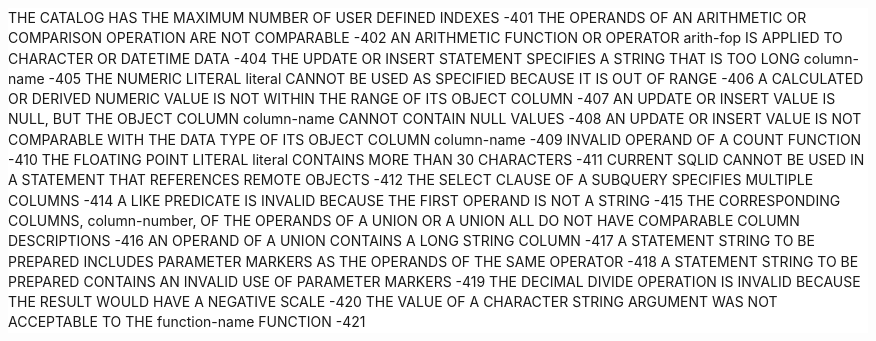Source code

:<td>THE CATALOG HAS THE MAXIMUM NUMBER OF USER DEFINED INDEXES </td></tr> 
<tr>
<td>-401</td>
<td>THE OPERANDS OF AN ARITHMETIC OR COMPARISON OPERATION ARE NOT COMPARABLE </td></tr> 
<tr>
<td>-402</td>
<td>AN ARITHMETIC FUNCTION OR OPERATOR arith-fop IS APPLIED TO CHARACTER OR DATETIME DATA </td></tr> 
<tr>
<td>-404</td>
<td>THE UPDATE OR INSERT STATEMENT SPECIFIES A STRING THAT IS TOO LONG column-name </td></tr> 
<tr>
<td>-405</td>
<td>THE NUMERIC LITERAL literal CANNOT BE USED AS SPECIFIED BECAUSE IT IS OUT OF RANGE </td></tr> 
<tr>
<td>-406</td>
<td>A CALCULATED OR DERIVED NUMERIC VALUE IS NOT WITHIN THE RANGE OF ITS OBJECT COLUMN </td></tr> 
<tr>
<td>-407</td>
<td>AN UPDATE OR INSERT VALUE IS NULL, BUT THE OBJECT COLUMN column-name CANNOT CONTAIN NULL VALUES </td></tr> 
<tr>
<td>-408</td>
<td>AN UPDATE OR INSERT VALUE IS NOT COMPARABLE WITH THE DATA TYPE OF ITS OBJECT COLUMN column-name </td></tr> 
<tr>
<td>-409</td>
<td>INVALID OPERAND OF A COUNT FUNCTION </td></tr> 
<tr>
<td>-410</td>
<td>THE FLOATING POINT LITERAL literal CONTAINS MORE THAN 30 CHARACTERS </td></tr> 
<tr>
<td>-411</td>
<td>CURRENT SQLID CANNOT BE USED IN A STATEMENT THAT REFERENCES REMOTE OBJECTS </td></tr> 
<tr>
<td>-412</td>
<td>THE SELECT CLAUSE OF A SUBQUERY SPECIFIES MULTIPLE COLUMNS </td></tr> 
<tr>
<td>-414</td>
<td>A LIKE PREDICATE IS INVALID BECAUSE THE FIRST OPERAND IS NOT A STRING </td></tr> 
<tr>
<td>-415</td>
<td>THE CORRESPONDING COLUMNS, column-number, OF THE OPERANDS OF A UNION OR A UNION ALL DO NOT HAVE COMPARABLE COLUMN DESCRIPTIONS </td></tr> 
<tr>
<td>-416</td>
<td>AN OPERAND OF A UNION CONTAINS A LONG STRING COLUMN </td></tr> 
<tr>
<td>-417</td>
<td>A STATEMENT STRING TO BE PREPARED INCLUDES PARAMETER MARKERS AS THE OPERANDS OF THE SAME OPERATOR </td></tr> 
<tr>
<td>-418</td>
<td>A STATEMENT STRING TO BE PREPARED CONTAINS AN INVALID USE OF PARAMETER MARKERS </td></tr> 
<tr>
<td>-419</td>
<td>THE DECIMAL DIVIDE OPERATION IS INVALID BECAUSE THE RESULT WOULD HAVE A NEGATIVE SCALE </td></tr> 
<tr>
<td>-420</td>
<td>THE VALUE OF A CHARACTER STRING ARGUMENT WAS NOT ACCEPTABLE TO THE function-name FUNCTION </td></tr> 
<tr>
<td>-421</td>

◇ ◇ ◇ ◇ ◇

Your goal - Copy every line of the material above in which the word "ARITHMETIC" appears.

Reply -
<td>THE OPERANDS OF AN ARITHMETIC OR COMPARISON OPERATION ARE NOT COMPARABLE </td></tr> 
<td>AN ARITHMETIC FUNCTION OR OPERATOR arith-fop IS APPLIED TO CHARACTER OR DATETIME DATA </td></tr> 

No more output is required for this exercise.